Piano Salute Mentale 2025-2030: Svolta Storica o Libro dei Sogni?
Il Ministero della Salute ha trasmesso alla Conferenza Unificata il nuovo “Piano di Azione Nazionale per la Salute Mentale 2025-2030”, frutto del lavoro di un apposito Tavolo Tecnico. Al centro del piano vi sono sei ambiti principali di intervento: dalla promozione della salute mentale alla prevenzione e cura dei disturbi, passando per l’infanzia e l’adolescenza, l’ambito penale e forense, la gestione del rischio clinico, l’integrazione tra servizi sanitari e sociali, e infine la formazione e la ricerca.
Da un lato, Alberto Siracusano e Giuseppe Nicolò, coordinatore e coordinatore vicario del Tavolo Tecnico che ha redatto il documento, lo definiscono come uno strumento cruciale per promuovere e attuare interventi efficaci a livello regionale, sottolineando il suo valore strategico e operativo.
Dall’altro, il parere dello psichiatra Roberto Mezzina, ex direttore del Dipartimento di Salute Mentale di Trieste, offre una visione più critica. Secondo Mezzina, il piano presenta diverse problematiche che lo rendono in gran parte irrealizzabile e scollegato dai reali bisogni dei cittadini e degli operatori sanitari.
Mezzina evidenzia che il gruppo di lavoro che ha redatto il piano è composto prevalentemente da accademici e professionisti, a differenza del precedente tavolo tecnico del 2013, che includeva anche rappresentanti di utenti e familiari. Questo si riflette in un documento che, pur essendo fondato sulla letteratura scientifica, non tiene sufficientemente conto delle best practices e della realtà quotidiana dei servizi sul territorio.
Secondo lo psichiatra, il piano non parte da un’analisi delle carenze attuali, come la mancanza di servizi accessibili e capaci di farsi carico dei pazienti. Sostiene che sarebbe stato più utile uniformare gli standard dei Centri di Salute Mentale (CSM) a livello nazionale, stabilendo un modello di riferimento che manca dal 1999. Invece, il documento si basa su dati teorici e non affronta la questione delle risorse, delle competenze e della formazione necessarie per ridurre le disuguaglianze tra le diverse regioni.
Sebbene il piano contenga alcuni spunti positivi, come i servizi per la transizione all’età adulta o quelli per la maternità, Mezzina lo definisce un “libro dei sogni” perché non prevede fondi adeguati per la loro attuazione. Senza un investimento concreto, queste innovazioni rischiano di rimanere solo sulla carta. Questo contrasta con il fatto che il piano stesso riconosce una diminuzione dei servizi e delle prestazioni.
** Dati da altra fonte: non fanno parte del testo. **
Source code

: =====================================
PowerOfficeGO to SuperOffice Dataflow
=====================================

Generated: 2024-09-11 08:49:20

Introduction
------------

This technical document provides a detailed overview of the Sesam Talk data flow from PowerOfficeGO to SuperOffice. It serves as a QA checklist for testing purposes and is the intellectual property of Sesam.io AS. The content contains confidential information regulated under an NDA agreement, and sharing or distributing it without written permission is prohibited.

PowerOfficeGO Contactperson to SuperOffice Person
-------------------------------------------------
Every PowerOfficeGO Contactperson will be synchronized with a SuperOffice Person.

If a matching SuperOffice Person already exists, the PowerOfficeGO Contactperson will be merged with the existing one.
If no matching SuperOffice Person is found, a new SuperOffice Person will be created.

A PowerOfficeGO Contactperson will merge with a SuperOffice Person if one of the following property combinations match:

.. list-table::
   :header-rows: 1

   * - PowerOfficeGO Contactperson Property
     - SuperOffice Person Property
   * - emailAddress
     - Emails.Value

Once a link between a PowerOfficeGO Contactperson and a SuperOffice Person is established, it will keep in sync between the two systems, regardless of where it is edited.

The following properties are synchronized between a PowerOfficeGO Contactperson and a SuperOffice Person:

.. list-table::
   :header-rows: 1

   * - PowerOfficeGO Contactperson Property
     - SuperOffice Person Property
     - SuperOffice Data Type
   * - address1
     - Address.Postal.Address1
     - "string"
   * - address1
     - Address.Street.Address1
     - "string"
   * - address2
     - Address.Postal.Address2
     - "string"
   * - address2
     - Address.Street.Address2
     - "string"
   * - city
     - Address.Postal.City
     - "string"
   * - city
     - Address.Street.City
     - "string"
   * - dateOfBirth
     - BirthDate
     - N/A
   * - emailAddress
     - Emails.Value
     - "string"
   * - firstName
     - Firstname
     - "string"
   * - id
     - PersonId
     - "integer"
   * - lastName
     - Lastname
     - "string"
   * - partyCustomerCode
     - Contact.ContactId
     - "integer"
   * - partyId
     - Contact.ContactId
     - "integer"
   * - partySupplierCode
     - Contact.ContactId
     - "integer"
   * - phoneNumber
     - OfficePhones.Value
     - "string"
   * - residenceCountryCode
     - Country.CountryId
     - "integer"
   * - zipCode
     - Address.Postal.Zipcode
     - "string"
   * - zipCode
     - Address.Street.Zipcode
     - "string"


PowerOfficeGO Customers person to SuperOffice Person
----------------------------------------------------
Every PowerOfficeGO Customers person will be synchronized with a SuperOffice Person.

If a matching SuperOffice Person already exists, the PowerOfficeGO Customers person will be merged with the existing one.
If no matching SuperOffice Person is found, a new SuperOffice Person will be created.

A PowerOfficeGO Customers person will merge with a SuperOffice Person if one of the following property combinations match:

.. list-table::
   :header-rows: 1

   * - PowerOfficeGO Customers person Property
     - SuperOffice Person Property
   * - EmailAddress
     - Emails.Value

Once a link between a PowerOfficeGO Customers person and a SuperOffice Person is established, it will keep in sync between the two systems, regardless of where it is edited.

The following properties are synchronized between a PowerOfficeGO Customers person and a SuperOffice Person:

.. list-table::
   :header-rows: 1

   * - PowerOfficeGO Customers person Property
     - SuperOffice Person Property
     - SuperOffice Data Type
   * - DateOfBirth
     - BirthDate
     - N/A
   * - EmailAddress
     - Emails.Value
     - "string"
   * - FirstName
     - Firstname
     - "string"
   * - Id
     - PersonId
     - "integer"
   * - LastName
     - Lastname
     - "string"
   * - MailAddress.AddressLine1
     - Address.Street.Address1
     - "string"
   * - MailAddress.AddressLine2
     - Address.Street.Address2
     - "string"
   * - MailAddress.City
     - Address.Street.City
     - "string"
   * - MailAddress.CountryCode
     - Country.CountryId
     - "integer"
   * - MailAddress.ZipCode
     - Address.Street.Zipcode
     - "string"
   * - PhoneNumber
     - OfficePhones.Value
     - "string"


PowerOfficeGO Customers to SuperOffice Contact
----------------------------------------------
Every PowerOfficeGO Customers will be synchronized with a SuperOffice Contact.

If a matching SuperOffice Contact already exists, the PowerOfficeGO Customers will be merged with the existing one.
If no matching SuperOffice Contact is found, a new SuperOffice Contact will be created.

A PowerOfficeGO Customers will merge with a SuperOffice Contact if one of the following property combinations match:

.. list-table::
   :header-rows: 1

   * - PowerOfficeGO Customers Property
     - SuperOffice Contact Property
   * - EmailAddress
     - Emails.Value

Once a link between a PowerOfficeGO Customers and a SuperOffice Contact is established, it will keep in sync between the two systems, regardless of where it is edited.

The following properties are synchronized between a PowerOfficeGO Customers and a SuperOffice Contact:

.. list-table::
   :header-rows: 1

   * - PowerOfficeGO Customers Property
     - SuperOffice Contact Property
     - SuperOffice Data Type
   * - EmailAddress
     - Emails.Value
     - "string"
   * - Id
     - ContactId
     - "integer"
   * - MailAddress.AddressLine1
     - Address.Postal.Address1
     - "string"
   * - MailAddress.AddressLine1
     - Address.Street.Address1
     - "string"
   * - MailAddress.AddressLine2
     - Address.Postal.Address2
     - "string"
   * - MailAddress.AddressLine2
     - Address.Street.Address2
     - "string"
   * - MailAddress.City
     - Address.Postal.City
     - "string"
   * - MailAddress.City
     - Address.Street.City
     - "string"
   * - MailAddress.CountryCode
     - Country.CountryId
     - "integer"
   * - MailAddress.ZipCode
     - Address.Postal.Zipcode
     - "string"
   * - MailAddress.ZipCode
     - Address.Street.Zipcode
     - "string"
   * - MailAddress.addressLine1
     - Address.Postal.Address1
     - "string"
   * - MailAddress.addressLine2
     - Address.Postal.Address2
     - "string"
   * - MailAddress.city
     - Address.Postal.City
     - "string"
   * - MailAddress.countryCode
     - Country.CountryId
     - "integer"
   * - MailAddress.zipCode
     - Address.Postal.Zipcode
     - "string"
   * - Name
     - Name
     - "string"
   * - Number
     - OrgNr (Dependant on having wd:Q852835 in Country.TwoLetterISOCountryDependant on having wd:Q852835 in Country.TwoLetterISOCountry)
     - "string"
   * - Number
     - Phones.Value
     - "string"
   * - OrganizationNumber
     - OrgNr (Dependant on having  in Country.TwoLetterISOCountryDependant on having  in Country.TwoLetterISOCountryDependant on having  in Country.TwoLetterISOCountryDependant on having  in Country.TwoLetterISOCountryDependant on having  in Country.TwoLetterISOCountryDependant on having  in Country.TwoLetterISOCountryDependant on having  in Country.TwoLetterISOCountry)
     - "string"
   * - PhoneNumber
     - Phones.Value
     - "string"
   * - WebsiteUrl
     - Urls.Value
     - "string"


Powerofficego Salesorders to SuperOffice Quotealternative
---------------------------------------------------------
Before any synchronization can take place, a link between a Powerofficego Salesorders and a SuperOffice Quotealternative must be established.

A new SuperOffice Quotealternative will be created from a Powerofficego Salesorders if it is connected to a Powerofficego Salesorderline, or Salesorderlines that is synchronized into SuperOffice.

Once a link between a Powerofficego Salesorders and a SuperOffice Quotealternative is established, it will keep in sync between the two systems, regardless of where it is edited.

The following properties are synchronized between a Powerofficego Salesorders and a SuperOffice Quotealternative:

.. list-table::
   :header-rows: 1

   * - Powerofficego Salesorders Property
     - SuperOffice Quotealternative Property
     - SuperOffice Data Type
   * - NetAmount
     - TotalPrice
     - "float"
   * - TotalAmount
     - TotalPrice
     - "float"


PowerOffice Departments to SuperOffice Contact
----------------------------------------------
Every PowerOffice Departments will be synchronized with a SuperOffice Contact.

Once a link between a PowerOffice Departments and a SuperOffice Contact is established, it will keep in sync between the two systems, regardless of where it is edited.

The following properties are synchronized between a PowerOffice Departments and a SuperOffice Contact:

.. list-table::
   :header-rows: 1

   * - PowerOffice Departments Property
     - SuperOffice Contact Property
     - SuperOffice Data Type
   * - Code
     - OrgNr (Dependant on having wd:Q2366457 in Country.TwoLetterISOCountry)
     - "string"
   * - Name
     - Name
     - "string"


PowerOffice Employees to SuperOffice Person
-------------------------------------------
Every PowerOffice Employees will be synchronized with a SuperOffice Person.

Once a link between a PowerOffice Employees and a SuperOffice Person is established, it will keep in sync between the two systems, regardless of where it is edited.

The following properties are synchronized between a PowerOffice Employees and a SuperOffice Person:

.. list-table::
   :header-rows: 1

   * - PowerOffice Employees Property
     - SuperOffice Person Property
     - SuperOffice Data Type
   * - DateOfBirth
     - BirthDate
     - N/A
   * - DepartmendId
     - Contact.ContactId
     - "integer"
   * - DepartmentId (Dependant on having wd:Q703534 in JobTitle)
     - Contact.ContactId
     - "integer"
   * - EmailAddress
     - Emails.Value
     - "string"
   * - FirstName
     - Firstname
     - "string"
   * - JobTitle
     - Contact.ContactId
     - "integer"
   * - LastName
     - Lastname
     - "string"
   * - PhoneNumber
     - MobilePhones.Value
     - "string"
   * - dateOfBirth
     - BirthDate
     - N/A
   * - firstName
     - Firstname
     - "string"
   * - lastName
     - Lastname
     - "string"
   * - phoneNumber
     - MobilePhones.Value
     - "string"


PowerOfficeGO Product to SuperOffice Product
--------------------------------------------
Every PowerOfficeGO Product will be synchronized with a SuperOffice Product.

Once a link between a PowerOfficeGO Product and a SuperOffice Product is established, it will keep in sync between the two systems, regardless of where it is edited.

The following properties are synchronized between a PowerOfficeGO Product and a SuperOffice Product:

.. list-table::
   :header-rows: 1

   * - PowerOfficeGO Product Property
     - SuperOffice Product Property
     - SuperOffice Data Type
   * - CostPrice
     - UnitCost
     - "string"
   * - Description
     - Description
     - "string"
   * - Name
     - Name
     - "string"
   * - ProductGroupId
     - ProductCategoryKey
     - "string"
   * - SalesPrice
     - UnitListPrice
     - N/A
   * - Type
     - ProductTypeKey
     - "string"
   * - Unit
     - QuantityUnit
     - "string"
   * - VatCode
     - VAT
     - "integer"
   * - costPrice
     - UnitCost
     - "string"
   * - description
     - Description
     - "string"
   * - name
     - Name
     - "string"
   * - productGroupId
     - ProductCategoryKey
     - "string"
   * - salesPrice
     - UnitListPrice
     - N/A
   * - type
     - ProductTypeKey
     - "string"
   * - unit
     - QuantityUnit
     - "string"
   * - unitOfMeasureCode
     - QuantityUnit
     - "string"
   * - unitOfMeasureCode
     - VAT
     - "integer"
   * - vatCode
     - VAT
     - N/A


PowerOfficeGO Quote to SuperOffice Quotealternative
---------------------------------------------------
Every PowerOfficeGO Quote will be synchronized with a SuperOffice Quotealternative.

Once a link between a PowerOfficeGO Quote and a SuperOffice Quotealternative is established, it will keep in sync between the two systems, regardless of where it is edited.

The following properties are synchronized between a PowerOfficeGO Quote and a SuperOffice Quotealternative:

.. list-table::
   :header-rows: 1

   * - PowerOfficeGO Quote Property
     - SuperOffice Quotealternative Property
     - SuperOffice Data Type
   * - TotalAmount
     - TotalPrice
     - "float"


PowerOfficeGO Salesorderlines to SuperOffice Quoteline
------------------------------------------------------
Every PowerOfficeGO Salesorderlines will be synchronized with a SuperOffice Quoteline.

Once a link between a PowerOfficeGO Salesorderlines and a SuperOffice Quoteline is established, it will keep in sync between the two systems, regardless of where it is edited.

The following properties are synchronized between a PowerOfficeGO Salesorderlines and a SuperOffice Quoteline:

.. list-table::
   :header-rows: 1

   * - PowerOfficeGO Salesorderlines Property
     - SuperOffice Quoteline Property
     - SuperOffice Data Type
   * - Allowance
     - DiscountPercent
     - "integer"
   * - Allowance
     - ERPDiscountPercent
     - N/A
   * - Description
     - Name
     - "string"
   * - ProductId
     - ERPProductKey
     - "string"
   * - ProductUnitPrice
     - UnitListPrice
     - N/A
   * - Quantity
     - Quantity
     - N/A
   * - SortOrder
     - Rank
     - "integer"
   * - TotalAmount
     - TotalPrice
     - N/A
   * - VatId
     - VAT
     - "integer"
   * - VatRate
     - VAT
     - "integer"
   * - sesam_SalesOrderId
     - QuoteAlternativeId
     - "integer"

Mezzina critica anche l’approccio prevalentemente medico-clinico del piano, che trascura la fondamentale dimensione sociale della salute mentale.
- Approccio limitato: vengono menzionati concetti come il case manager ma non viene specificato come si integri nel contesto dell’équipe e nell'approccio collettivo.
- Diritti umani e gestione delle crisi: sul tema del TSO (Trattamento Sanitario Obbligatorio) e della contenzione, il piano si limita a raccomandare procedure locali o il monitoraggio, senza prendere una posizione decisa come invece ci si era impegnati a fare in passato.
- Cultura del rischio: Mezzina nota una crescente enfasi sulla “cultura del rischio”, con dispositivi di controllo ambientale (videocamere, allarmi) a discapito di un clima di sicurezza basato sulla relazione umana.
Lo psichiatra conclude mettendo in discussione la possibilità di introdurre innovazioni settoriali quando l’intero sistema dei servizi è fragile e sofferente. Paragona la situazione italiana a quella del Regno Unito, dove un nuovo piano decennale mira a radicare i servizi nelle comunità locali, rendendoli più accessibili. In Italia, invece, la struttura rimane ambulatoriale, poco mobile sul territorio e incapace di fare prevenzione.